Film review: Guardians Of The Galaxy

Guardians Of The Galaxy

(M) ****

Director: James Gunn.

Cast: Chris Pratt, Zoe Saldana, Dave Bautista, Lee Pace, Michael Rooker, and the voices of Bradley Cooper and Vin Diesel.

WHILE comic book powerhouse DC were dithering about rebooting Superman and Batman yet again rather than daring to do something different, its rival Marvel looked at its vast roster of characters and said, "whatever - let's make a superhero movie starring a tree and a talking raccoon".

Almost every article about Guardians Of The Galaxy has called it "a gamble". Marvel's film-making arm has taken its fair share of risks in setting up its Marvel Cinematic Universe (MCU) - Iron Man wasn't exactly a household name, The Hulk was rebooted not long after the Ang Lee debacle, Captain America had to overcome perceptions of being a mere jingoistic flag-waver, and Thor's mixture of Norse myth, faux-Shakespearean dialogue and hammer-throwing was seen as unwieldy.

Even with all that in mind, taking the little-known Guardians Of The Galaxy to the big screen was seen as a bridge too far.

But, as with pretty much everything it has done, Marvel has gambled and won with this comedic space opera. Sci-fi hasn't been this fun since Star Wars and it hasn't been this funny since Galaxy Quest.

The premise isn't ground-breaking - a Usual Suspects-style gang of criminals pool their talents to take on a bigger baddie who is after a powerful weapon they have stolen.

What makes Guardians Of The Galaxy cool is that said criminals are a quirky bunch. There's the human thief Peter Quill aka Starlord (Pratt) whose most prized possession is a Walkman, the tree-like Groot (Diesel), a raccoon named Rocket (Cooper), a literal-minded mountain of muscle called Drax The Destroyer (Bautista), and a green-skinned assassin with trust issues (Saldana).

The performances are top notch. Pratt, in just one film, has leapt from wacky supporting character to the A-list with an endearing and funny turn as Quill, who comes across as a goofier Han Solo. As expected Rocket and Groot steal the show, but the big surprise is wrestler-turned-actor Bautista, whose Drax is unknowingly hilarious and a real highlight of the film.

With such a set-up, Guardians Of The Galaxy's brilliantly succeeds in not taking itself too seriously and except when it needs too.

The perfect example of this can be found in the first five minutes. The opening scene poignantly sets up Quill's relationship with his mother, but immediately follows that by introducing the film's irreverent nature with a sequence that introduces Quill and his beloved Walkman.

The Tarantino-esque soundtrack he's listening to is a good example of how clever Guardians Of The Galaxy is. Not only do we get to watch spaceship shoot-outs and visit alien worlds accompanied by the smooth sounds of Marvin Gaye, The Runaways, David Bowie, The Jackson 5, and 10CC, but the music is part of the story and a clever plot device.

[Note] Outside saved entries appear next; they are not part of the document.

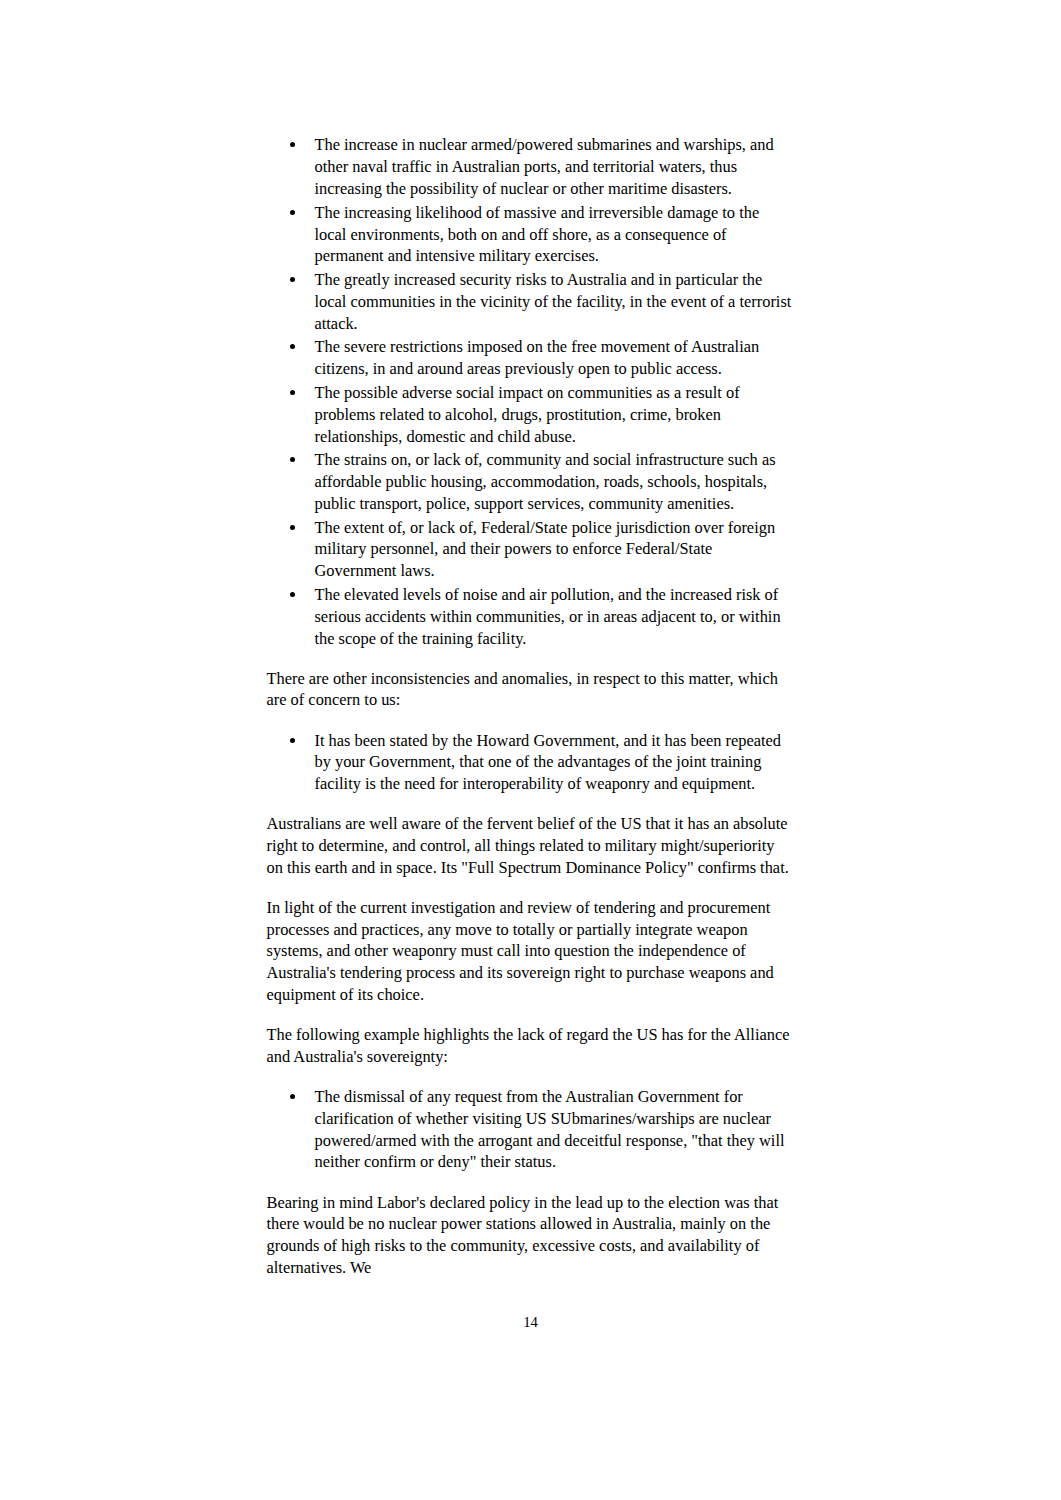The increase in nuclear armed/powered submarines and warships, and other naval traffic in Australian ports, and territorial waters, thus increasing the possibility of nuclear or other maritime disasters.
The increasing likelihood of massive and irreversible damage to the local environments, both on and off shore, as a consequence of permanent and intensive military exercises.
The greatly increased security risks to Australia and in particular the local communities in the vicinity of the facility, in the event of a terrorist attack.
The severe restrictions imposed on the free movement of Australian citizens, in and around areas previously open to public access.
The possible adverse social impact on communities as a result of problems related to alcohol, drugs, prostitution, crime, broken relationships, domestic and child abuse.
The strains on, or lack of, community and social infrastructure such as affordable public housing, accommodation, roads, schools, hospitals, public transport, police, support services, community amenities.
The extent of, or lack of, Federal/State police jurisdiction over foreign military personnel, and their powers to enforce Federal/State Government laws.
The elevated levels of noise and air pollution, and the increased risk of serious accidents within communities, or in areas adjacent to, or within the scope of the training facility.
There are other inconsistencies and anomalies, in respect to this matter, which are of concern to us:
It has been stated by the Howard Government, and it has been repeated by your Government, that one of the advantages of the joint training facility is the need for interoperability of weaponry and equipment.
Australians are well aware of the fervent belief of the US that it has an absolute right to determine, and control, all things related to military might/superiority on this earth and in space. Its "Full Spectrum Dominance Policy" confirms that.
In light of the current investigation and review of tendering and procurement processes and practices, any move to totally or partially integrate weapon systems, and other weaponry must call into question the independence of Australia's tendering process and its sovereign right to purchase weapons and equipment of its choice.
The following example highlights the lack of regard the US has for the Alliance and Australia's sovereignty:
The dismissal of any request from the Australian Government for clarification of whether visiting US SUbmarines/warships are nuclear powered/armed with the arrogant and deceitful response, "that they will neither confirm or deny" their status.
Bearing in mind Labor's declared policy in the lead up to the election was that there would be no nuclear power stations allowed in Australia, mainly on the grounds of high risks to the community, excessive costs, and availability of alternatives. We
14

With its timely bad language, a hilarious Kevin Bacon reference, Groot's three-word vocabulary ("I am Groot"), and a very funny dig at the "stirring speech" cliché, this film is shaping up to be the funniest of the year. It even uses its post-credit sequence as a joke, although one likely to go over the heads of all but the nerdiest of Marvel fans.

Underneath the gags however, Guardians Of The Galaxy uses its MacGuffin-centric plot to address themes of friendship and loss, giving its five Guardians just enough development and baggage to make us care about them and their growing bond.

The biggest criticism of the film is the way it delivers some its important information such as character backstories or details about the galaxy. There's always going to be a fair amount of necessary exposition in this type of movie, but the script feels a little bit clunky at times, such as when a new character arrives and immediately spouts their motivations and background seemingly unprompted.

Despite this, Guardians Of The Galaxy is pleasingly restrained in its world-building. It hints at so much more that is going on its galaxy but doesn't get bogged down in it, nor does it labour over connections to the pre-existing Marvel Cinematic Universe - aside from The Other and Thanos (who were seen in The Avengers) and The Collector (who popped up in Thor 2's post-credit sequence), this a stand-alone property that doesn't require watching the previous nine MCU movies.

Overall, Guardians Of The Galaxy is just downright enjoyable. It's the kind of movie that makes you wish you were a kid again, because you know that if you'd seen it at the right age it would have definitely become your favourite movie ever.